# Support Job in Amsterdam



## gisella (Aug 27, 2008)

My son is looking for a new job in Amsterdam starting 01/09/2012. 

His working experience covers customer care, telesales, B2B technical support. 
He is totally fluent (spoken & written) in English/French with working Spanish. 

Can anyone help?
Thks


----------



## marc1977 (Aug 5, 2012)

Maybe try online for english speaking callcentres, theyre usually quite good to get started


----------



## gisella (Aug 27, 2008)

*job in Amsterdam*

Thanks, that is obviously the first thing to do!

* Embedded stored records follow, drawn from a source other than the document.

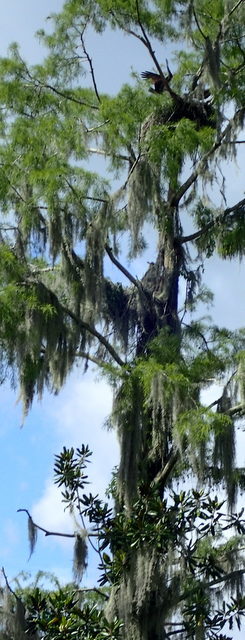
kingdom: Animalia
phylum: Chordata
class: Aves
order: Accipitriformes
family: Pandionidae
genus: Pandion
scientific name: Pandion haliaetus
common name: Osprey
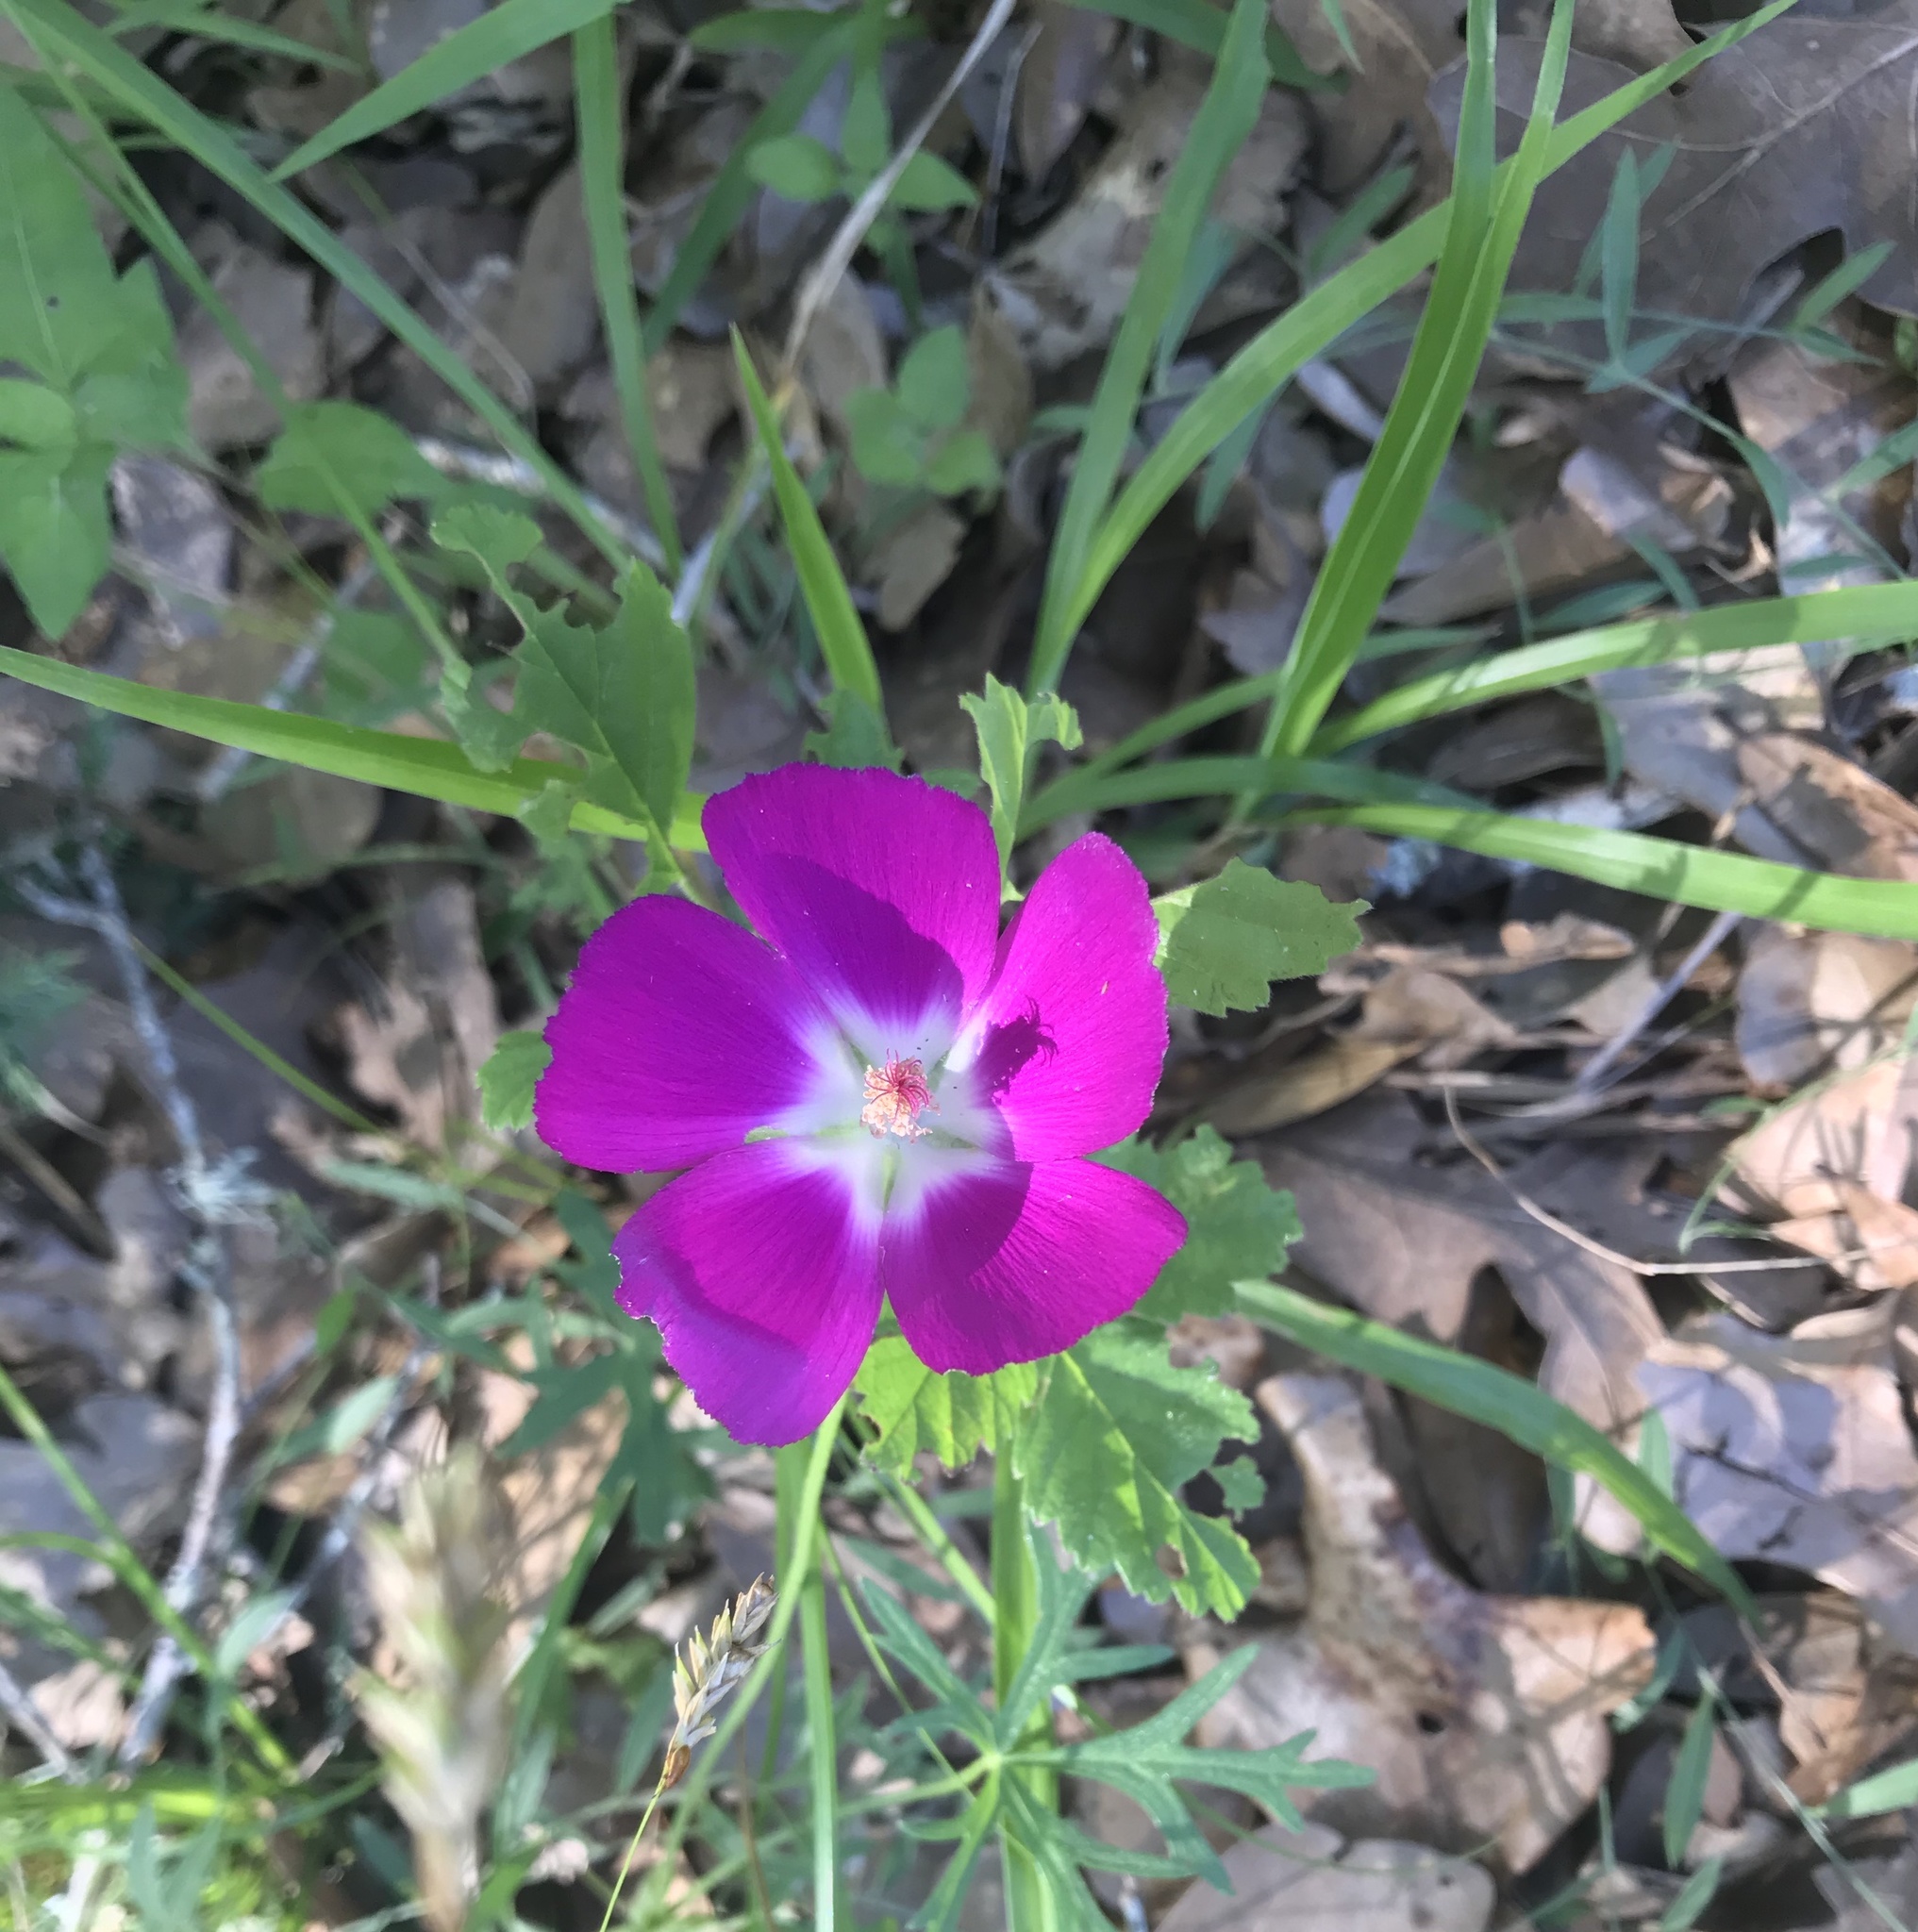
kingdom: Plantae
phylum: Tracheophyta
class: Magnoliopsida
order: Malvales
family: Malvaceae
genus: Callirhoe
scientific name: Callirhoe involucrata
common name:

Open to any other suggestions....


----------



## marc1977 (Aug 5, 2012)

If you google english speaking or multilingual jobs(multilingual obviously being more advantageous) you should get a list as long as your arm.Due to the crisis going on it wouldnt be surprising if it takes a bit longer and would say that you would be quite lucky to get something on the first go,if it doesnt come out you can always search deeper search with engelstalig uitzendwerk amsterdam and maybe that would be more helpful.
Good luck


----------



## gisella (Aug 27, 2008)

marc1977 said:


> If you google english speaking or multilingual jobs(multilingual obviously being more advantageous) you should get a list as long as your arm.Due to the crisis going on it wouldnt be surprising if it takes a bit longer and would say that you would be quite lucky to get something on the first go,if it doesnt come out you can always search deeper search with engelstalig uitzendwerk amsterdam and maybe that would be more helpful.
> Good luck


Thks again for this useful info... Much appreciated!


----------



## marc1977 (Aug 5, 2012)

Glad to help..does your son have his BSN number? thats needed to work in Holland


----------



## gisella (Aug 27, 2008)

marc1977 said:


> Glad to help..does your son have his BSN number? thats needed to work in Holland


Yes he has all that. He's been working there for the past 4 years. On a whim he handed in his notice to go on a tefl course in China, only to find out that it had been postponed. Bad timing ... Now he's stuck and I'm a worried mum!!


----------



## Mad Amster (Aug 31, 2012)

gisella said:


> My son is looking for a new job in Amsterdam starting 01/09/2012.
> 
> His working experience covers customer care, telesales, B2B technical support.
> He is totally fluent (spoken & written) in English/French with working Spanish.
> ...


Try an agency like Randstad or go on line and look for vacancies in those areas


----------